まるで生命を持った個体のごとく襲いかかり、追突してくるのだから、あおり運転レベルを超えてゾッとさせられる。ハイウェイやガソリンスタンドで追いつ追われつする、それだけの話を一級のスリラーに仕立て上げたスピルバーグの手腕に注目!
『ジョーズ』
製作年/1975年 監督/スティーヴン・スピルバーグ 出演/ロイ・シャイダー、ロバート・ショウ、リチャード・ドレイファス
真っ赤な海とおどろおどろしい音楽
海辺の小さな田舎町で、女性の遺体が打ち上げられた。警察署長のブロディは、その死因がサメの襲撃だと断定。ビーチを遊泳禁止にしようとする。しかし、市長のボーンは観光による収入がなくなることを理由に拒否する。けれども、犠牲者がさらに増えてしまい……。
その姿をなかなか現さないジョーズ。海も静まり返っているのだが、ジョン・ウィリアムズが作曲した例の音楽が流れると恐怖のはじまり。ビーチで遊ぶ若者たちが次々と襲われ、海面は血で真っ赤に染まっていく。襲われるシーンはもちろんだが、この音楽がトラウマ級の恐ろしさ。これまでテレビで繰り返し放送された作品なので、偶然チャンネルを合わせてしまい唖然となった、なんて人もいるだろう。
『エイリアン』
製作年/1979年 監督/リドリー・スコット 出演/トム・スケリット、シガニー・ウィーバー
胸を突き破って登場するエイリアン!
西暦2122年。搭乗員7名を乗せた宇宙貨物船ノストロモ号は、地球へ帰還する途中に未知の惑星に降り立つ。そこには異星人の船があり、無数の卵が存在していた。卵から孵化した生物に襲われた乗組員ケインを回収し、再び航海につくノストロモ号。
しかし、生物はケインに幼体を産み付けていた。やがて幼体はケインの胸を突き破り、ノストロモ号内に潜伏。乗組員をひとりずつ殺していく。生き残った航海士リプリーはたった独りで戦いを繰り広げることに。
まず驚くのが、謎の生物のビジュアル。顔面に張り付いた様がなんともインパクト大。その後生物は死に、ケインの意識も戻ったのでひと安心。ところが、それは序章で、突然ケインの胸を突き破ってヘビのような生物が現れる。う〜ん、この血まみれのエイリアンの不気味さ、初見なら脳裏にこびりつくほどだ。
『シャイニング』
製作年/1980年 監督/スタンリー・キューブリック 主演/ジャック・ニコルソン
何度観てもジャック・ニコルソンの怪演は怖い!
ホラー映画の名作中の名作で、ジャック・ニコルソンの怪演にひたすら恐怖を感じてしまう作品。ジャック演じる作家志望の中年男が、豪雪に閉ざされた高級リゾートホテルに妻と息子の3人だけで過ごすことになる。
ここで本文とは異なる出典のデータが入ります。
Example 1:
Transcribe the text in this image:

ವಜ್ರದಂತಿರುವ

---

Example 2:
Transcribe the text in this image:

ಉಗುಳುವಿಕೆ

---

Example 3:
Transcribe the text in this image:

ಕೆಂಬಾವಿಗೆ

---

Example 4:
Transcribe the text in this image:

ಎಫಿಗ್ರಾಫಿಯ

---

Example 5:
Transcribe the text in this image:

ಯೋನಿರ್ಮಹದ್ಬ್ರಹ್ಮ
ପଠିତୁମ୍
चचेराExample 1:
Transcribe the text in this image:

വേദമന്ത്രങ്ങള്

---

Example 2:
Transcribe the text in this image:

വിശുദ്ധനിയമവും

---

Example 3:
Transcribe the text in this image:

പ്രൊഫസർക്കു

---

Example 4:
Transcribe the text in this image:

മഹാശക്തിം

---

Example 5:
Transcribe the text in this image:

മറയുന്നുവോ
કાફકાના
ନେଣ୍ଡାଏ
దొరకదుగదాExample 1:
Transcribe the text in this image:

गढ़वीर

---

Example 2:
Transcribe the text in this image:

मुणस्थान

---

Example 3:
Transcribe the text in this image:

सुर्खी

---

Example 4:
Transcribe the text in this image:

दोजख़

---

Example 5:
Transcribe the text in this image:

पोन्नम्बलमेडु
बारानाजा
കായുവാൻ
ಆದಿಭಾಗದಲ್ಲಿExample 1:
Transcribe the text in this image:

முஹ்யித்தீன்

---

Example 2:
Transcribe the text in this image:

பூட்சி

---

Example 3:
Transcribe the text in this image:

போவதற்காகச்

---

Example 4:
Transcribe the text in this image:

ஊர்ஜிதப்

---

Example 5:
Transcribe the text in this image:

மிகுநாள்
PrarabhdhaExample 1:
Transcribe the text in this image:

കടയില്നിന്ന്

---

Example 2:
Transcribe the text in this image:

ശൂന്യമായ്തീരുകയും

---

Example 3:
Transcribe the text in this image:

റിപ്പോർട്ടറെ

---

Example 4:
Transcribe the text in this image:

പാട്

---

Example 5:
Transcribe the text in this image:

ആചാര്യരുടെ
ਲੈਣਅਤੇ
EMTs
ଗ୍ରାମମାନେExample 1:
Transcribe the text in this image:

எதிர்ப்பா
しかし、そのホテルでは、かつて管理人が家族を惨殺した事件が起きていて、中年男も徐々におかしくなっていくわけだが、そのリアリティある演技がやたらと怖い!誰もいないはずのホテルの廊下に、双子の少女が現われる序盤戦から不気味。そして、気が狂ったジャック・ニコルソンが斧を持って、妻や息子のいるバスルームの扉を破るシーンは最大の見せ場だ。ここで彼女が胸に飛びこんでくるのは間違いない⁉
また、予知能力を持つ息子が終始呟く「レッドラム」の意味が明かされるシーンもかなりの恐怖。『IT/イット』でも知られるベストセラー作家スティーブン・キングの代表作を、スタンリー・キューブリック監督が画面の隅々まで計算し尽くした映像によって、怖さを最大限にまで引き上げている。そのため、観れば観るほどそのこだわりがわかり、恐怖度もアップしていく。スティーブン・スピルバーグ監督が『レディ・プレイヤー1』の中でオマージュを捧げていたのは、ファンにとっては嬉しい演出だった。
『ポルターガイスト』
製作年/1982年 製作・脚本/スティーヴン・スピルバーグほか 監督/トム・フーパー 出演/クレイグ・T・ネルソン、ジョベス・ウィリアムズ
テレビ放送後の砂嵐が気味悪さを増幅!
不動産会社に勤めるフリーリング一家は、ある新興住宅地に越してきた。ある夜、次女のキャロル・アンが、放送が終了しているテレビの前で何者かと話していた。その数日後、テレビ画面から霊魂のようなものが出現。それ以降、家では奇妙な現象が起きはじめる。そしてキャロル・アンは怪しい光を帯びた戸棚に吸い込まれてしまう。霊媒師は、悪霊の存在を感じ取り……。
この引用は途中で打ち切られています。